Yachts with as much as 1.4 tonnes of cocaine on board have been seized in waters off Australia, blocks of cocaine have washed up on remote islands, where police fear villagers will mistake it for baking powder and unknowingly ingest it.

Then there's the story of the remote community in Papua New Guinea that stumbled upon $50 million of cocaine buried in the sand, a discovery that led to their community being threatened by a drug gang, and a week-long police boat chase.

I also travelled to Fiji to find out what it meant for Pacific communities to be caught in the middle of this multi-billion dollar drug trade route.

I interviewed drug addicts, drug dealers and law enforcement officials, all of whom said that there had been a shift in the last five years from the region being a transit point for the trade to Australia and New Zealand, to now also being a target market for cocaine and methamphetamine use.
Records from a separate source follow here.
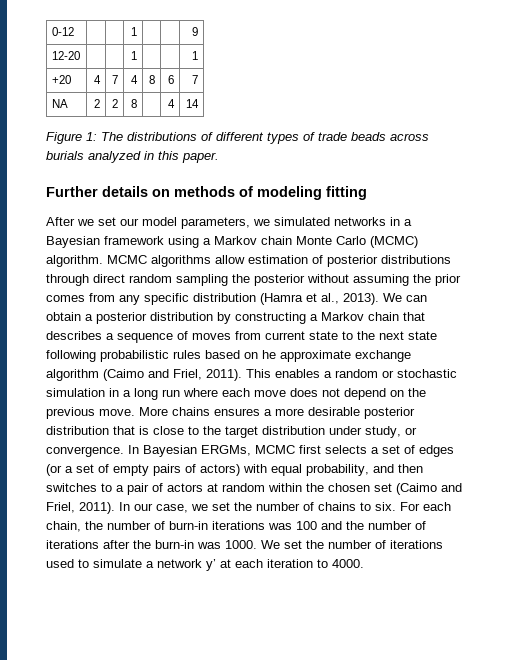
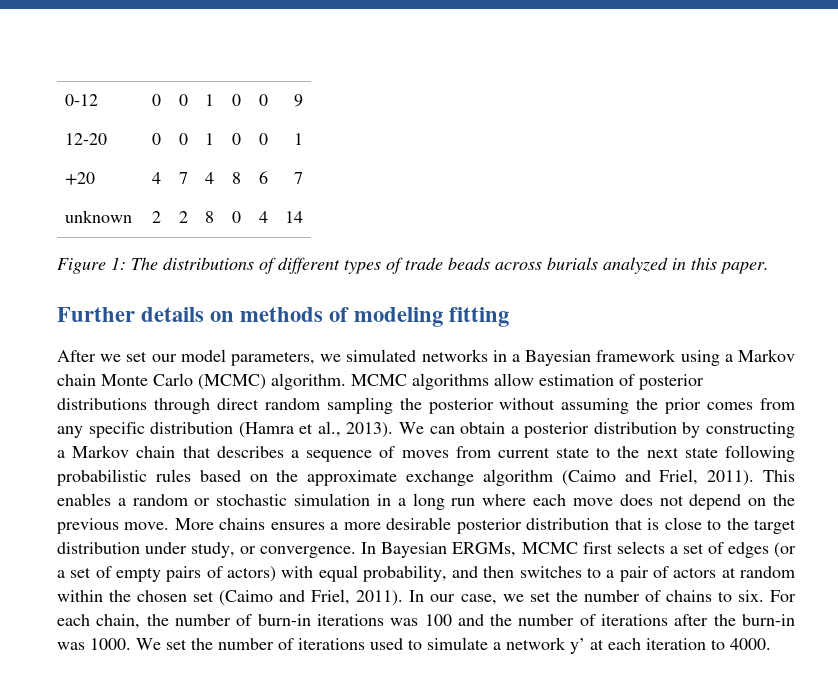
[131,27,138,36] | | 1 | | -> [151,94,161,106] [178,94,188,106] [204,94,214,106] [231,94,241,106] [258,94,268,106] 0 | 0 | 1 | 0 | 0
[131,51,138,60] | | 1 | | -> [151,133,161,145] [178,133,188,145] [204,133,214,145] [231,133,241,145] [258,133,268,145] 0 | 0 | 1 | 0 | 0
[51,99,68,108] NA -> [65,210,133,223] unknown
(138, 103) none -> [231,211,241,223] 0
[262,350,276,359] he -> [276,470,299,482] the

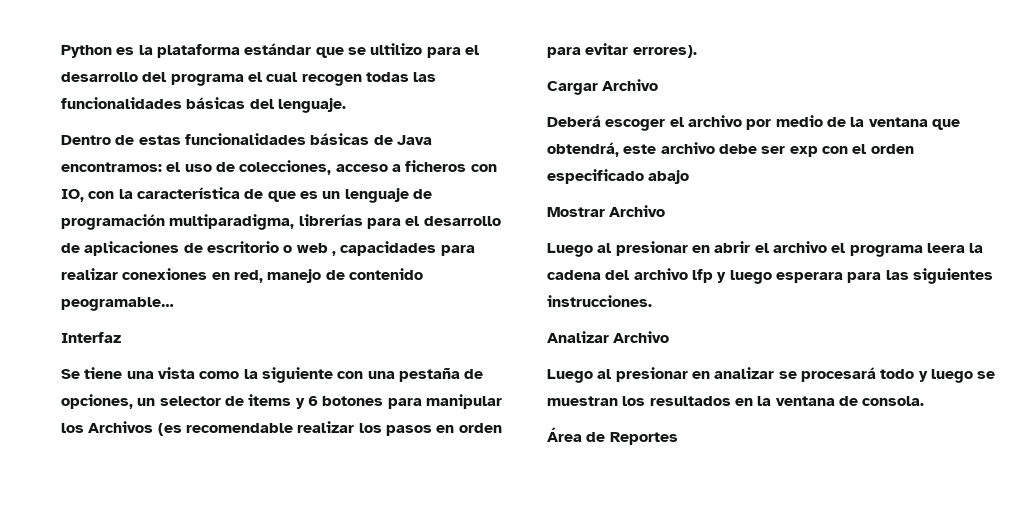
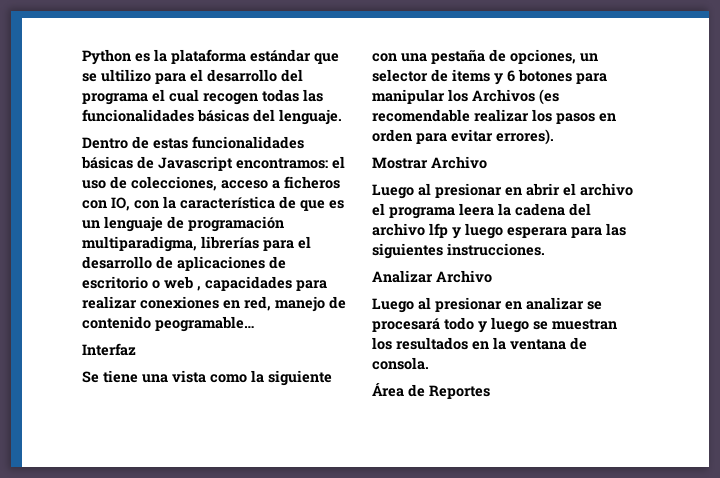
[396,135,432,145] Java -> [158,156,233,171] Javascript
[547,79,659,95] [547,115,960,131] [547,142,914,157] [547,169,690,184] // Cargar Archivo // Deberá escoger el archivo por medio de la ventana que obtendrá, este archivo debe ser exp con el orden especificado abajo -> (554, 137) none

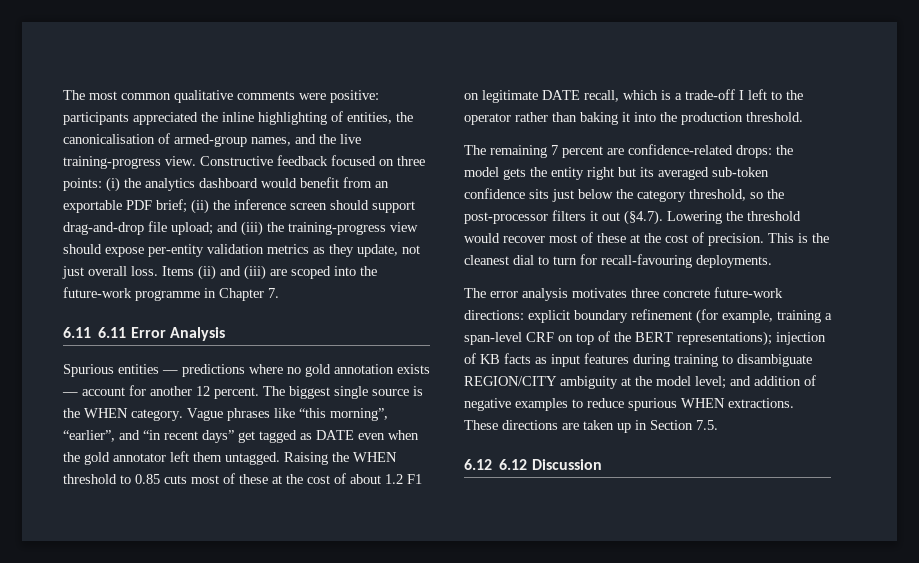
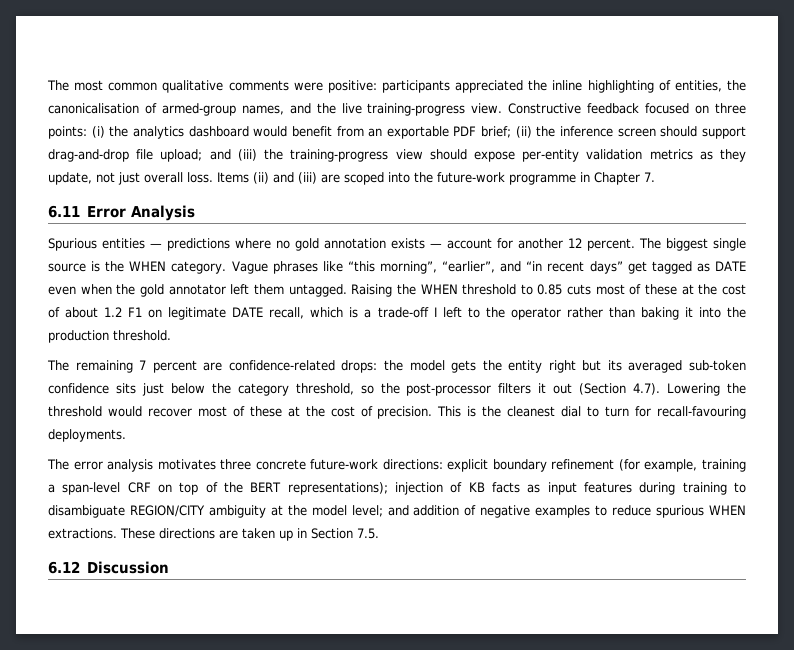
[98,327,127,338] 6.11 -> (80, 211) none
[624,210,663,225] (§4.7). -> [579,383,661,395] (Section 4.7).
[499,459,528,470] 6.12 -> (80, 567) none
Local use of what police call “white drugs”, as well as drug-related violence and corruption was increasing.

“I’ve seen terrible, terrible violence,” one man told me. “In the last 12 to 24 months, I’d suggest there’d be up to six, seven, eight deaths at least through this stuff.”

Onboard Fiji’s only police patrol boat as it conducted a sweep of waters off the west coast of the country’s main island, Fiji’s commissioner Sitiveni Qiliho told me of the huge policing challenges for South Pacific countries, which between them have to monitor an area of ocean that makes up roughly one-third of the world’s surface.

Pacific nations are also not set up to deal with the devastating social impacts of the trade.

Experts are calling on Australia and New Zealand to do more to help in the fight, given it is the appetite for drugs in these countries that is causing these problems, with warnings that unless action is taken soon, the Pacific could become a semi-narco region run by drug cartels.